(Stored data entries)
<<<<

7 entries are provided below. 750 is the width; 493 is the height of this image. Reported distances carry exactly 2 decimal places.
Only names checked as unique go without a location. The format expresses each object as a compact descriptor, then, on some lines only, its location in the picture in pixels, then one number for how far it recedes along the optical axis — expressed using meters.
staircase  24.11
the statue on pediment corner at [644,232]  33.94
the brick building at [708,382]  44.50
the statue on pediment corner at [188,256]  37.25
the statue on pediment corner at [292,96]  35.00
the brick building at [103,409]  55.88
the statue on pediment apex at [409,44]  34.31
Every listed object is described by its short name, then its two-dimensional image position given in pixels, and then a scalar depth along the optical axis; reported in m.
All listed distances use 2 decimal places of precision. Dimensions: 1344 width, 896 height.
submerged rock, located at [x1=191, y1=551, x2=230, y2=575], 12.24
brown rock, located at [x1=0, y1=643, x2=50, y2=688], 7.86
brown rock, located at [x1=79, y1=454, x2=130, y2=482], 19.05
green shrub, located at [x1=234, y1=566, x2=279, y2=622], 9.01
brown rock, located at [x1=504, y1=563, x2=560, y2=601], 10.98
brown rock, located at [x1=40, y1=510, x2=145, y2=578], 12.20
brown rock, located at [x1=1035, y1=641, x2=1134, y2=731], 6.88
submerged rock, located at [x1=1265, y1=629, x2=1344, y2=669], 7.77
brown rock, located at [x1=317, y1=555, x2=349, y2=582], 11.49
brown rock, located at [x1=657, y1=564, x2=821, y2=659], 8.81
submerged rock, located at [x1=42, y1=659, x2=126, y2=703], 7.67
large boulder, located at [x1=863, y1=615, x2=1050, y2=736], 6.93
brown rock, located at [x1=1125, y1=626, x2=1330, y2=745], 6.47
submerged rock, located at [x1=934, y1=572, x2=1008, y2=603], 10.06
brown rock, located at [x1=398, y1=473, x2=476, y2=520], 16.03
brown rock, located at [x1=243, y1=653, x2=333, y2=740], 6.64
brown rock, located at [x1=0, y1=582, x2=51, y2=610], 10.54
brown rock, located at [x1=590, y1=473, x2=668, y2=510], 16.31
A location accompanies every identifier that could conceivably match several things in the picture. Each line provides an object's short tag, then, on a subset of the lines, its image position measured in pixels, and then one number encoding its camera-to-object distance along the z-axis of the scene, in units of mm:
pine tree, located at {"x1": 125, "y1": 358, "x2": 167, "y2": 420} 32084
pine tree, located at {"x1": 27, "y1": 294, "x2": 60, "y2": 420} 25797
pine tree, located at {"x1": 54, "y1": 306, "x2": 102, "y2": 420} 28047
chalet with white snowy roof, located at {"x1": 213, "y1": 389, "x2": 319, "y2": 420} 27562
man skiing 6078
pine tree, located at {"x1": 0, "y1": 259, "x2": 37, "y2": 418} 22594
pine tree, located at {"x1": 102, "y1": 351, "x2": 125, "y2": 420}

>>>>

▶ [What you have to do]: Each record must be reproduced exactly. Keep every one.

▶ [Task solution]:
7 entries are provided below. 750 is the width; 493 is the height of this image. Reported distances carry exactly 2 decimal places.
Only names checked as unique go without a location. The format expresses each object as a compact descriptor, then, on some lines only, its location in the picture in pixels, then one number for how far it recedes along the optical axis — expressed using meters.
staircase  24.11
the statue on pediment corner at [644,232]  33.94
the brick building at [708,382]  44.50
the statue on pediment corner at [188,256]  37.25
the statue on pediment corner at [292,96]  35.00
the brick building at [103,409]  55.88
the statue on pediment apex at [409,44]  34.31
Every listed object is described by its short name, then its two-dimensional image position given in pixels, and then a scalar depth along the optical axis; reported in m.
All listed distances use 2 decimal places of precision. Dimensions: 1344 width, 896 height.
submerged rock, located at [x1=191, y1=551, x2=230, y2=575], 12.24
brown rock, located at [x1=0, y1=643, x2=50, y2=688], 7.86
brown rock, located at [x1=79, y1=454, x2=130, y2=482], 19.05
green shrub, located at [x1=234, y1=566, x2=279, y2=622], 9.01
brown rock, located at [x1=504, y1=563, x2=560, y2=601], 10.98
brown rock, located at [x1=40, y1=510, x2=145, y2=578], 12.20
brown rock, located at [x1=1035, y1=641, x2=1134, y2=731], 6.88
submerged rock, located at [x1=1265, y1=629, x2=1344, y2=669], 7.77
brown rock, located at [x1=317, y1=555, x2=349, y2=582], 11.49
brown rock, located at [x1=657, y1=564, x2=821, y2=659], 8.81
submerged rock, located at [x1=42, y1=659, x2=126, y2=703], 7.67
large boulder, located at [x1=863, y1=615, x2=1050, y2=736], 6.93
brown rock, located at [x1=1125, y1=626, x2=1330, y2=745], 6.47
submerged rock, located at [x1=934, y1=572, x2=1008, y2=603], 10.06
brown rock, located at [x1=398, y1=473, x2=476, y2=520], 16.03
brown rock, located at [x1=243, y1=653, x2=333, y2=740], 6.64
brown rock, located at [x1=0, y1=582, x2=51, y2=610], 10.54
brown rock, located at [x1=590, y1=473, x2=668, y2=510], 16.31
A location accompanies every identifier that could conceivably match several things in the picture. Each line provides an object's short tag, then, on a subset of the lines, its image position measured in pixels, and then one number encoding its camera-to-object distance along the z-axis of the scene, in units of mm:
pine tree, located at {"x1": 125, "y1": 358, "x2": 167, "y2": 420} 32084
pine tree, located at {"x1": 27, "y1": 294, "x2": 60, "y2": 420} 25797
pine tree, located at {"x1": 54, "y1": 306, "x2": 102, "y2": 420} 28047
chalet with white snowy roof, located at {"x1": 213, "y1": 389, "x2": 319, "y2": 420} 27562
man skiing 6078
pine tree, located at {"x1": 0, "y1": 259, "x2": 37, "y2": 418} 22594
pine tree, located at {"x1": 102, "y1": 351, "x2": 125, "y2": 420}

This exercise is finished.